Desperate to stand on her own feet, she knocked on many doors for support, only to be turned away, but in vain.
Halima passed hardship days for around two decades with her little child, without any shelter and food. Once over frustration, he tried to commit suicide.
At one stage, a local voluntary organisation, the Initiative for Coastal Development Foundation (ICD), stepped forward to help her start a small tea stall in Koyra.
Today, Halima is self-reliant and respected in her community. The once "tiger widow" from Maharajpur village is now seen as a symbol of courage and determination among coastal women.
"People who once pitied me now buy tea from my shop," she said, beaming in happiness. "I can eat properly, save a little every day, and live with dignity."
Halima's story has become an inspiration in Koyra, a story of how even after losing everything, a woman from the coast found her way back to hope.
Like Halima, around 740 tiger widows' life stories are intertwined with tigers.
Although the exact figures are unavailable, around 1,155 Tiger widows are also found in forest-adjacent areas of Mongla, Morrelganj, and Sharankhola upazilas in Bagerhat, as well as in Dakope upazila of Khulna and Shyamnagar upazila in Satkhira under Khulna East and West Division in Sundarbans.
The situation of all these bereaved women is equally deplorable.
Like Halima, thousands of women in villages around the Sundarbans endure such harsh lives under the label of 'Tiger Widows'.
Local representatives and officials from the government and non-governmental organizations say that the rate of women becoming widows due to tiger attacks has declined in recent years.
However, the plight of those who became tiger widows has not been resolved. Efforts are underway to rehabilitate them through imparting training on sewing and through other means.
The women known as 'Tiger Widows' say that since the death of their husbands, they have faced an uphill struggle to run their households and thus continuing education to their children.
Most of them are surviving by catching fish fry in rivers and canals, working as day laborers, or doing jobs in other homes.
"Since my husband's death, I have had to work extremely hard to raise my daughter, sometimes working as domestic help, sometimes working as a day laborer," said Halima Khatun.
Another tiger widow from Koyra, Zahanara Begum, said, "Twenty years ago, my husband, Md Shajahan Molla, went into fishing in the Sundarbans. A tiger attacked and killed him. Since then, I have been fighting a new battle with my three daughters and a son, a battle that continues for one and a half decades."
She added that neither she nor any other tiger widow in her area has ever received a government allowance.
Forest sources said forest-dependent people can no longer enter the Sundarbans freely.

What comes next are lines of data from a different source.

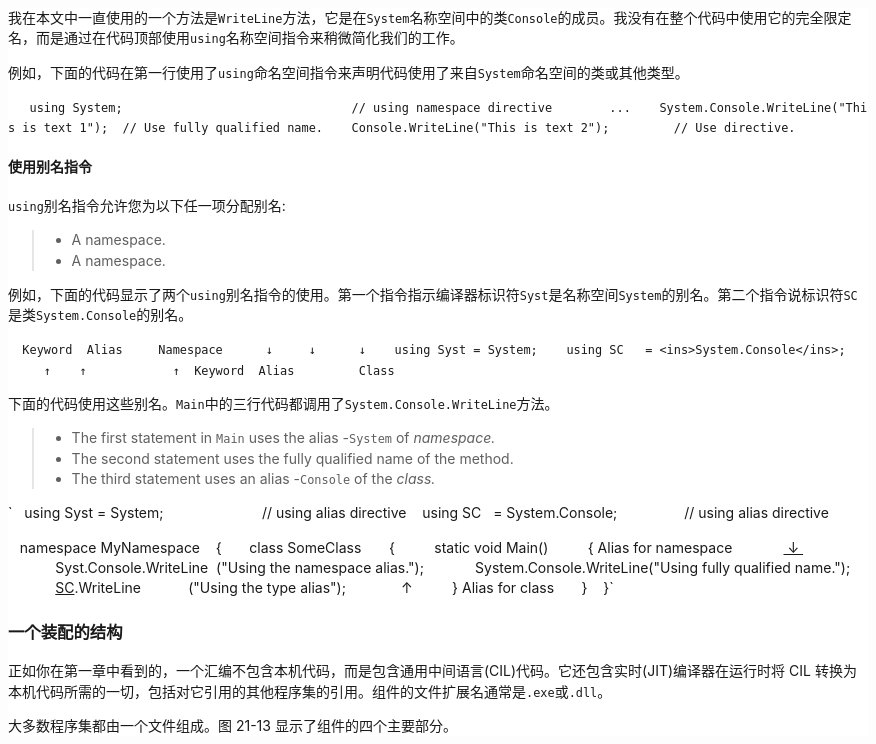 我在本文中一直使用的一个方法是`WriteLine`方法，它是在`System`名称空间中的类`Console`的成员。我没有在整个代码中使用它的完全限定名，而是通过在代码顶部使用`using`名称空间指令来稍微简化我们的工作。

例如，下面的代码在第一行使用了`using`命名空间指令来声明代码使用了来自`System`命名空间的类或其他类型。

`   using System;                                // using namespace directive
       ...
   System.Console.WriteLine("This is text 1");  // Use fully qualified name.
   Console.WriteLine("This is text 2");         // Use directive.`

#### 使用别名指令

`using`别名指令允许您为以下任一项分配别名:

> *   A namespace.
> *   A namespace.

例如，下面的代码显示了两个`using`别名指令的使用。第一个指令指示编译器标识符`Syst`是名称空间`System`的别名。第二个指令说标识符`SC`是类`System.Console`的别名。

`  Keyword  Alias     Namespace
     ↓     ↓      ↓
   using Syst = System;
   using SC   = <ins>System.Console</ins>;
     ↑    ↑            ↑
 Keyword  Alias         Class`

下面的代码使用这些别名。`Main`中的三行代码都调用了`System.Console.WriteLine`方法。

> *   The first statement in `Main` uses the alias -`System` of *namespace.*
> *   The second statement uses the fully qualified name of the method.
> *   The third statement uses an alias -`Console` of the *class.*

`   using Syst = System;                         // using alias directive
   using SC   = System.Console;                 // using alias directive

   namespace MyNamespace
   {
      class SomeClass
      {
         static void Main()
         { Alias for namespace
            <ins> ↓ </ins>
            Syst.Console.WriteLine  ("Using the namespace alias.");
            System.Console.WriteLine("Using fully qualified name.");
            <ins>SC</ins>.WriteLine            ("Using the type alias");
             ↑
         } Alias for class
      }
   }`

### 一个装配的结构

正如你在第一章中看到的，一个汇编不包含本机代码，而是包含通用中间语言(CIL)代码。它还包含实时(JIT)编译器在运行时将 CIL 转换为本机代码所需的一切，包括对它引用的其他程序集的引用。组件的文件扩展名通常是`.exe`或`.dll`。

大多数程序集都由一个文件组成。图 21-13 显示了组件的四个主要部分。
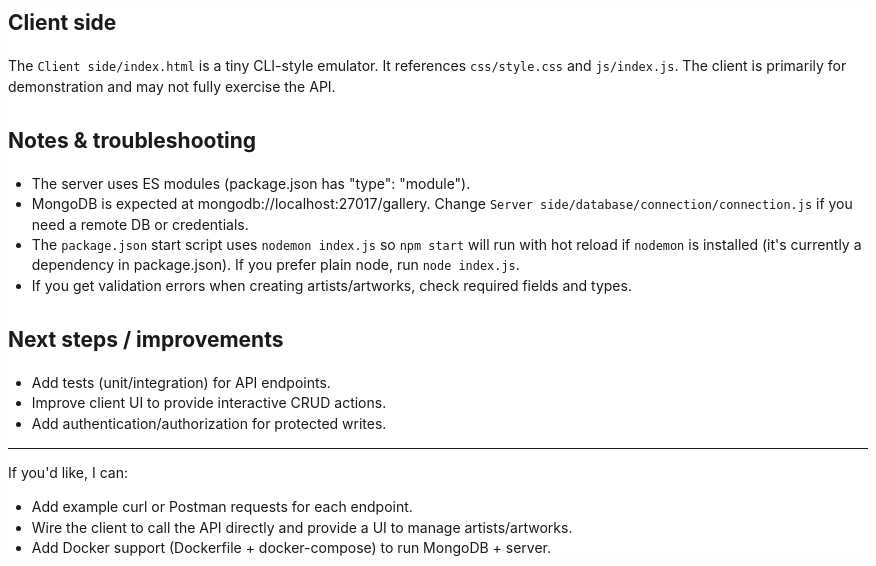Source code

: ## Client side

The `Client side/index.html` is a tiny CLI-style emulator. It references `css/style.css` and `js/index.js`. The client is primarily for demonstration and may not fully exercise the API.

## Notes & troubleshooting

- The server uses ES modules (package.json has "type": "module").
- MongoDB is expected at mongodb://localhost:27017/gallery. Change `Server side/database/connection/connection.js` if you need a remote DB or credentials.
- The `package.json` start script uses `nodemon index.js` so `npm start` will run with hot reload if `nodemon` is installed (it's currently a dependency in package.json). If you prefer plain node, run `node index.js`.
- If you get validation errors when creating artists/artworks, check required fields and types.

## Next steps / improvements

- Add tests (unit/integration) for API endpoints.
- Improve client UI to provide interactive CRUD actions.
- Add authentication/authorization for protected writes.

---

If you'd like, I can:
- Add example curl or Postman requests for each endpoint.
- Wire the client to call the API directly and provide a UI to manage artists/artworks.
- Add Docker support (Dockerfile + docker-compose) to run MongoDB + server.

As a result, deaths of forest workers from tiger attacks have decreased while the rate of new tiger widows has also gone down.
However, some non-governmental organizations (NGOs) and groups have recently stepped forward to help change the fate of tiger widows.
One such organization is the Initiative for Coastal Development (ICD), which recently provided sewing machines and fabric to some 140 tiger widows, after a month-long training program.
ICD founder Md Ashikuzzaman said the idea of helping tiger widows inspired their initiative. Their activities first began in Koyra, providing sewing training, sewing machines, and tiny shop to widows as part of the project.
Talking to BSS, Imran Ahmed, Conservator of Forest in Khulna Region, said strict restrictions are now in place on entering the Sundarbans.
"Forest workers cannot enter the jungle easily, so we don't receive as many reports of tiger attacks," he said.
Work is underway to prepare a list of tiger widows, Koyra UNO Abdullah Al Baki told BSS.